More than 2,000 suspected banking copycat websites were reported in 2023 alone, new Which? research has found, as the consumer champion calls for new legal duties to force domain registrars to do more to prevent these scams appearing in the first place.
Banking copycat websites masquerading as real banks in a calculated attempt to part unsuspecting consumers from their hard-earned cash has been a persistent scam for a number of years.
The consumer champion teamed up with the DNS Research Federation (DNSRF), an Oxford-based non-profit that does data-driven policy research on domain names
and internet governance, to find out just how widespread the issue is.
Which? asked DNSRF to check industry blocklists – lists of websites that have been reported as hosting illegal content. The consumer champion provided DNSRF with a list of the major UK banking brands, and it scoured a specialist phishing blocklist for sites reported in 2023 that had the names of those banks somewhere in their web address.
The DNSRF found that more than 2,000 URLs containing our specified UK bank brands were reported to a phishing blocklist in 2023. The affected banks were Barclays, HSBC, Halifax, Lloyds, Monzo, Nationwide, NatWest, Santander and Starling.

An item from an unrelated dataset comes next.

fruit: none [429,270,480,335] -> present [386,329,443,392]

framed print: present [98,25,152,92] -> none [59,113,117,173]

The majority of the sites look like blatant attempts to lead bank customers astray. DNSRF also examined another blocklist, run by Scamadviser.com. In this case, it extracted data on URLs containing the specified bank brand names which had a ‘trustscore’ of less than 50 out of 100.
ScamAdvisor’s trustscore is calculated based on 40 different elements, such as who owns the website, whether the contact details are hidden, where the website is hosted and what technology is being used. More than 2,000 URLs for potential banking copycat websites were also found on ScamAdviser.

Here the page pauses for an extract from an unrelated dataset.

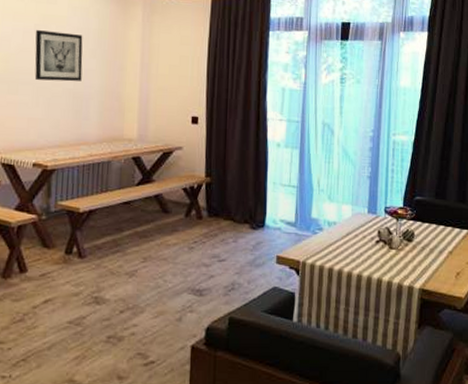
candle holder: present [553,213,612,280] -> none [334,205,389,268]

Across both blocklists, the words Santander and Barclays appeared most often. In recent years, the consumer champion has repeatedly warned about phishing scams using Santander branding, and anecdotally this bank is a particularly popular target for impersonation by fraudsters.

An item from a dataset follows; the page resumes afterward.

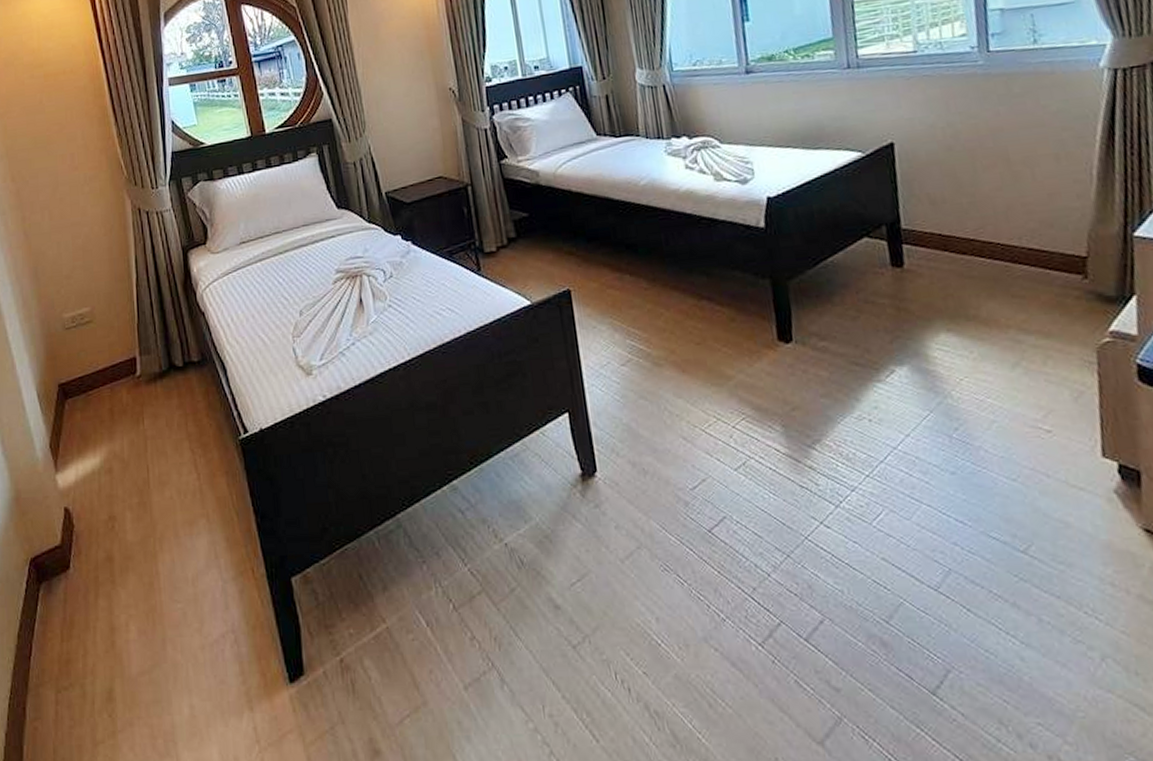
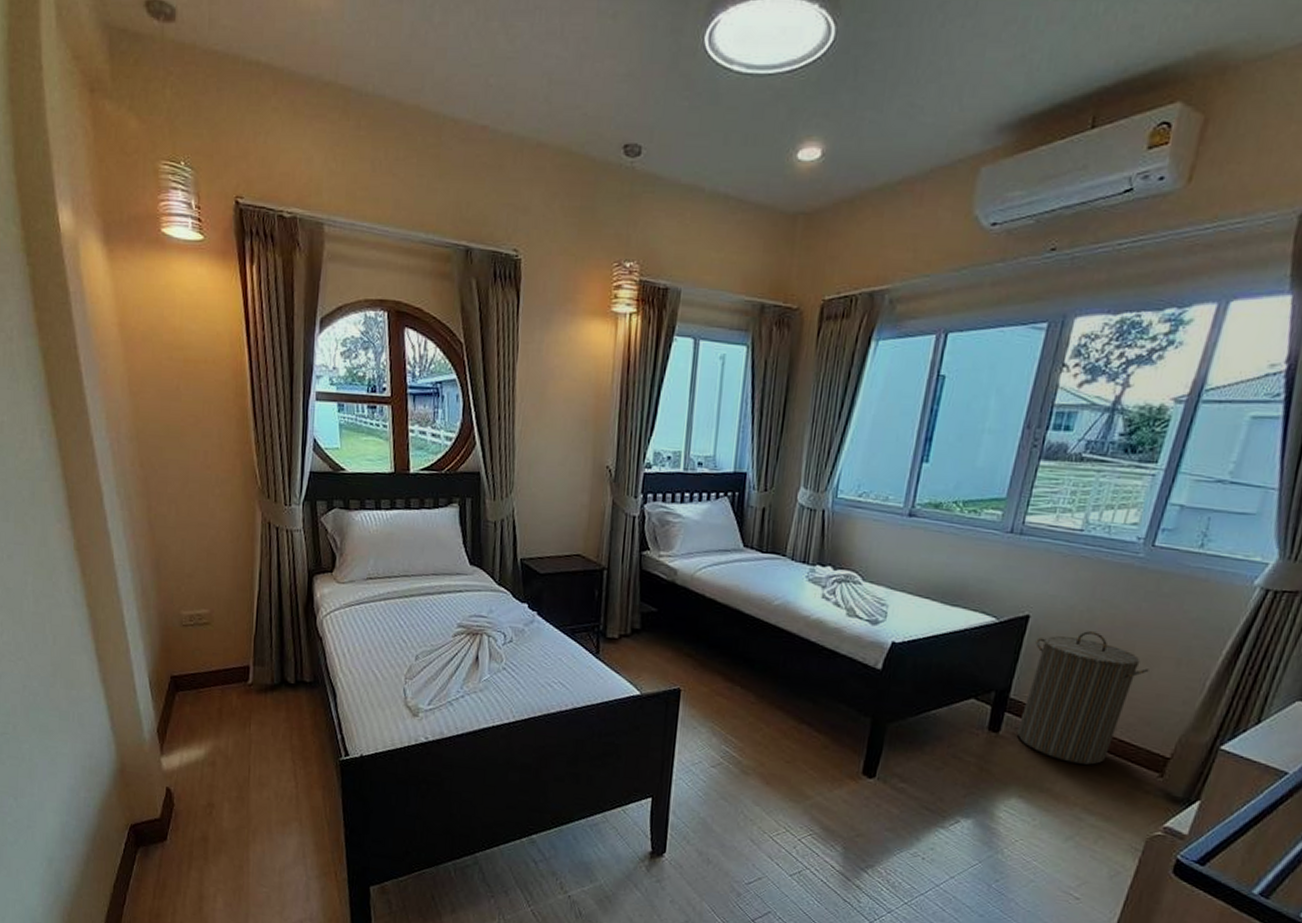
laundry hamper: none [908,145,1031,283] -> present [1016,631,1149,765]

The data is experimental and inexact as it is impossible to count every copycat banking website from last year. For example, TSB had to be excluded from all the results as this proved a common string of letters that generated many false positives for websites which were unrelated to banking scams.
It is also impossible for Which? to view and check if the sites were genuinely fraudulent or confirm that they were impersonating the banks in question, as they have already been taken down by the web hosting companies or scammers themselves.
However, it is also possible that this is just the tip of the iceberg and many copycat websites have been missed, because they are not on blocklists. Some sites may only be active for days or even hours before their content is wiped and the site abandoned.
The consumer champion also asked more than 1,200 Which? members in January 2024 how much they knew about copycat banking sites. When asked if they had ever unwittingly entered their details into such websites, two per cent thought they had, while a further three per cent were unsure. These figures may seem low, but fraudsters work at scale, sending thousands of texts or emails, only needing to ensnare a few victims to make it a worthwhile endeavour.
The vast majority of our respondents were able to identify that strange or unofficial-looking web addresses, poor spelling and grammar were hallmarks of a scam site. However, AI text generators will soon reduce the number of typos – making this a much less reliable way to spot scams.
However, only one in four (27%) knew that you could use a domain lookup service such as who.is to see when a site was registered. Doing this would allow consumers to spot a brand-new website masquerading as a long-established bank.
Which?’s research clearly shows that domain registrars have a much bigger role to play in the fight against online fraud. To set up a copycat website, fraudsters need to use a domain registrar and to take one down, consumers and businesses need to contact a web hosting company. Many companies operate as both and yet the industry continues to self-regulate.
Which? found that the approach to reports of scam sites is not uniform and varies enormously between companies. Some quickly remove copycat websites, while others do not even respond to reports. The UK government is currently consulting on new powers to seize domains being used for criminal purposes.
With limited time to introduce legislation before the next election, Which? is calling on the next government to place a duty on domain registrars to prevent scammers from setting up these fraudulent websites.
Rocio Concha, Which? Director of Policy and Advocacy, said:
“It’s hugely concerning that thousands of banking copycat websites were reported in a single year – potentially leaving millions of consumers exposed to fraudulent content online.
“Consumers who are just trying to bank online should not have to shoulder the responsibility of reporting scam sites and chasing domain registrars to take them down.
“Domain registrars have a much bigger role to play in the fight against online fraud. With an election just around the corner, the next government must make fighting fraud a national priority, and place new legal duties on these companies to prevent scammers from setting up these fraudulent copycat websites.”